Student Laura Bauch, who lives nearby, said “there were about four periods of shooting,” German news agency dpa reported. “There were always several shots in these periods, roughly at intervals of 20 seconds to a minute,” she said.

She said she looked out her window and saw a person running from the ground floor to the second floor of the Jehovah’s Witnesses hall.

Gregor Miesbach, who lives within sight of the building, was alerted by the sound of shots and filmed a figure entering the building through a window. Shots can then be heard from inside. The figure later apparently emerges from the hall, is seen in the courtyard and then fires more shots inside.

Miesbach told German television news agency NonstopNews that he heard at least 25 shots. After police arrived, one last shot followed about five minutes later, he said.

Police had no information on the event that was under way in the building when the shooting took place.

They also had no immediate information on a possible motive. Vehren said that “the background is still completely unclear.”

Hamburg Mayor Peter Tschentscher tweeted that the news was “shocking” and offered his sympathy to the victims’ relatives.

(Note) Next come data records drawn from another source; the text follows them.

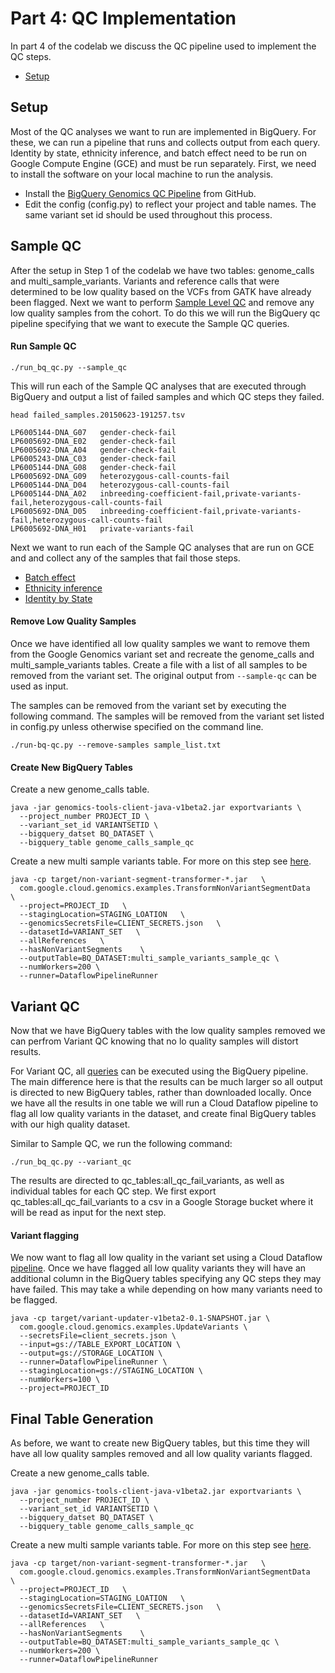# Part 4: QC Implementation

In part 4 of the codelab we discuss the QC pipeline used to implement the QC steps.  

* [Setup](#setup)

## Setup

Most of the QC analyses we want to run are implemented in BigQuery.  For these, we can run a pipeline that runs and collects output from each query.  Identity by state, ethnicity inference, and batch effect need to be run on Google Compute Engine (GCE) and must be run separately.  First, we need to install the software on your local machine to run the analysis.

* Install the [BigQuery Genomics QC Pipeline](https://github.com/StanfordBioinformatics/bigquery-genomics-qc) from GitHub.
* Edit the config (config.py) to reflect your project and table names.  The same variant set id should be used throughout this process.

## Sample QC

After the setup in Step 1 of the codelab we have two tables: genome_calls and multi_sample_variants.  Variants and reference calls that were determined to be low quality based on the VCFs from GATK have already been flagged.  Next we want to perform [Sample Level QC](./Sample-Level-QC.md) and remove any low quality samples from the cohort.  To do this we will run the BigQuery qc pipeline specifying that we want to execute the Sample QC queries.  

#### Run Sample QC

```
./run_bq_qc.py --sample_qc
```

This will run each of the Sample QC analyses that are executed through BigQuery and output a list of failed samples and which QC steps they failed.  

```
head failed_samples.20150623-191257.tsv

LP6005144-DNA_G07   gender-check-fail
LP6005692-DNA_E02	gender-check-fail
LP6005692-DNA_A04	gender-check-fail
LP6005243-DNA_C03	gender-check-fail
LP6005144-DNA_G08	gender-check-fail
LP6005692-DNA_G09	heterozygous-call-counts-fail
LP6005144-DNA_D04	heterozygous-call-counts-fail
LP6005144-DNA_A02	inbreeding-coefficient-fail,private-variants-fail,heterozygous-call-counts-fail
LP6005692-DNA_D05	inbreeding-coefficient-fail,private-variants-fail,heterozygous-call-counts-fail
LP6005692-DNA_H01	private-variants-fail
```

Next we want to run each of the Sample QC analyses that are run on GCE and and collect any of the samples that fail those steps.  

* [Batch effect](./Sample-Level-QC.md/#batch-effect)
* [Ethnicity inference](./Sample-Level-QC.md/#ethnicity-inference)
* [Identity by State](./Sample-Level-QC.md/#genome-similarity)

#### Remove Low Quality Samples

Once we have identified all low quality samples we want to remove them from the Google Genomics variant set and recreate the genome_calls and multi_sample_variants tables.  Create a file with a list of all samples to be removed from the variant set.  The original output from `--sample-qc` can be used as input. 

The samples can be removed from the variant set by executing the following command. The samples will be removed from the variant set listed in config.py unless otherwise specified on the command line.

```
./run-bq-qc.py --remove-samples sample_list.txt
```

#### Create New BigQuery Tables

Create a new genome_calls table.

```
java -jar genomics-tools-client-java-v1beta2.jar exportvariants \
  --project_number PROJECT_ID \
  --variant_set_id VARIANTSETID \
  --bigquery_datset BQ_DATASET \
  --bigquery_table genome_calls_sample_qc
```

Create a new multi sample variants table.  For more on this step see [here](./BigQuery-Setup.md#multi-sample-variants-table).

```
java -cp target/non-variant-segment-transformer-*.jar   \
  com.google.cloud.genomics.examples.TransformNonVariantSegmentData   \
  --project=PROJECT_ID   \
  --stagingLocation=STAGING_LOATION   \
  --genomicsSecretsFile=CLIENT_SECRETS.json   \
  --datasetId=VARIANT_SET   \
  --allReferences   \
  --hasNonVariantSegments    \
  --outputTable=BQ_DATASET:multi_sample_variants_sample_qc \
  --numWorkers=200 \
  --runner=DataflowPipelineRunner
```

## Variant QC

Now that we have BigQuery tables with the low quality samples removed we can perfrom Variant QC knowing that no lo quality samples will distort results.  

For Variant QC, all [queries](./Variant-Level-QC.md) can be executed using the BigQuery pipeline.  The main difference here is that the results can be much larger so all output is directed to new BigQuery tables, rather than downloaded locally.  Once we have all the results in one table we will run a Cloud Dataflow pipeline to flag all low quality variants in the dataset, and create final BigQuery tables with our high quality dataset.


Similar to Sample QC, we run the following command:

```
./run_bq_qc.py --variant_qc
```

The results are directed to qc_tables:all_qc_fail_variants, as well as individual tables for each QC step.    We first export qc_tables:all_qc_fail_variants to a csv in a Google Storage bucket where it will be read as input for the next step.  

#### Variant flagging

We now want to flag all low quality in the variant set using a Cloud Dataflow [pipeline](https://github.com/StanfordBioinformatics/codelabs/tree/master/Java/PlatinumGenomes-variant-update).  Once we have flagged all low quality variants they will have an additional column in the BigQuery tables specifying any QC steps they may have failed.  This may take a while depending on how many variants need to be flagged.

```
java -cp target/variant-updater-v1beta2-0.1-SNAPSHOT.jar \
  com.google.cloud.genomics.examples.UpdateVariants \
  --secretsFile=client_secrets.json \
  --input=gs://TABLE_EXPORT_LOCATION \
  --output=gs://STORAGE_LOCATION \
  --runner=DataflowPipelineRunner \
  --stagingLocation=gs://STAGING_LOCATION \
  --numWorkers=100 \
  --project=PROJECT_ID
```

## Final Table Generation

As before, we want to create new BigQuery tables, but this time they will have all low quality samples removed and all low quality variants flagged. 

Create a new genome_calls table.

```
java -jar genomics-tools-client-java-v1beta2.jar exportvariants \
  --project_number PROJECT_ID \
  --variant_set_id VARIANTSETID \
  --bigquery_datset BQ_DATASET \
  --bigquery_table genome_calls_sample_qc
```

Create a new multi sample variants table.  For more on this step see [here](./BigQuery-Setup.md#multi-sample-variants-table).

```
java -cp target/non-variant-segment-transformer-*.jar   \
  com.google.cloud.genomics.examples.TransformNonVariantSegmentData   \
  --project=PROJECT_ID   \
  --stagingLocation=STAGING_LOATION   \
  --genomicsSecretsFile=CLIENT_SECRETS.json   \
  --datasetId=VARIANT_SET   \
  --allReferences   \
  --hasNonVariantSegments    \
  --outputTable=BQ_DATASET:multi_sample_variants_sample_qc \
  --numWorkers=200 \
  --runner=DataflowPipelineRunner
```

Jehovah’s Witnesses are part of an international church, founded in the United States in the 19th century and headquartered in Warwick, New York. It claims a worldwide membership of about 8.7 million, with about 170,000 in Germany.

Members are known for their evangelistic efforts that include knocking on doors and distributing literature in public squares. The denomination’s distinctive practices include a refusal to bear arms, receive blood transfusions, salute a national flag or participate in secular government.